Другие – сплошь индюки с красными мошонками на шеях. Кивают и трясутся, как бы не пришел их черед. А он придет, обязательно придет, и полетят перья в пасти. Они тяжело дышат, грудь растет словно шарик, стоит только к ним обратиться. Таким кадрам доверять столь ответственную работу невозможно. Потому, общим решением, руководство летучкой переходило следующему, минуя их. Индюки согласно кивали.
Григорию хотелось умереть.
Он снял с себя наряд: синий пиджак и клетчатую сорочку с красным галстуком. Дополнит его в понедельник красными носками – это отличная идея. Вконец одуревший и мрачный, озадаченный тем, как провести вечер, он захотел есть. Лучший способ борьбы со скукой. Холодильник же был чист и пуст. Это хозяйка постаралась, отдраила его и выкинула всю просрочку, заодно и схомячила последний кусок хлеба, что оставался у Григория.

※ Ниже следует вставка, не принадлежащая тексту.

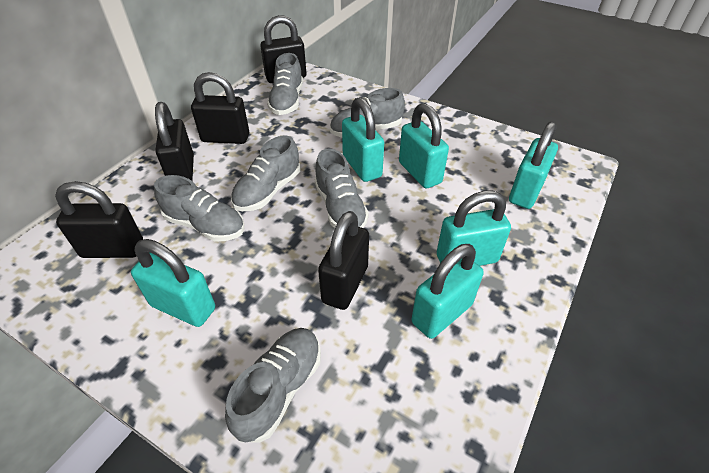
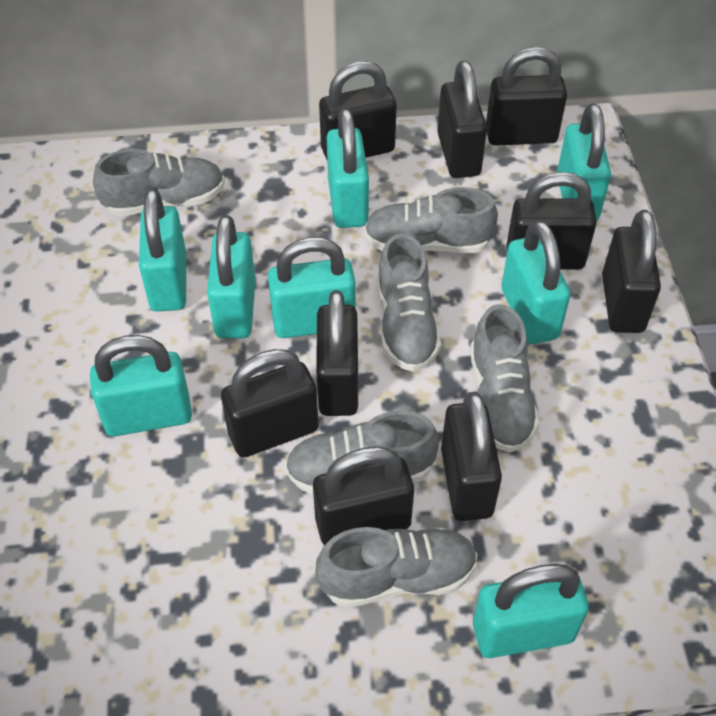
black padlock: 5 -> 9
turquoise padlock: 6 -> 8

Она не стесняется границ, но умело их выстраивает. Когда они впервые познакомились, соседка показалась ему такой же обычной, как и он. Совсем недавно вернулась в страну неизвестно откуда и задумалась о том, на какие шиши существовать. Работать она не хотела, и сдавать комнату показалось удобным решением. Григорий ей понравился: спокойный, без хобби и интересов, не любящий гостей и шумные компании. Его подкупила цена: комната в центре со включенными в сумму аренды счетчиками за столько – редкое предложение!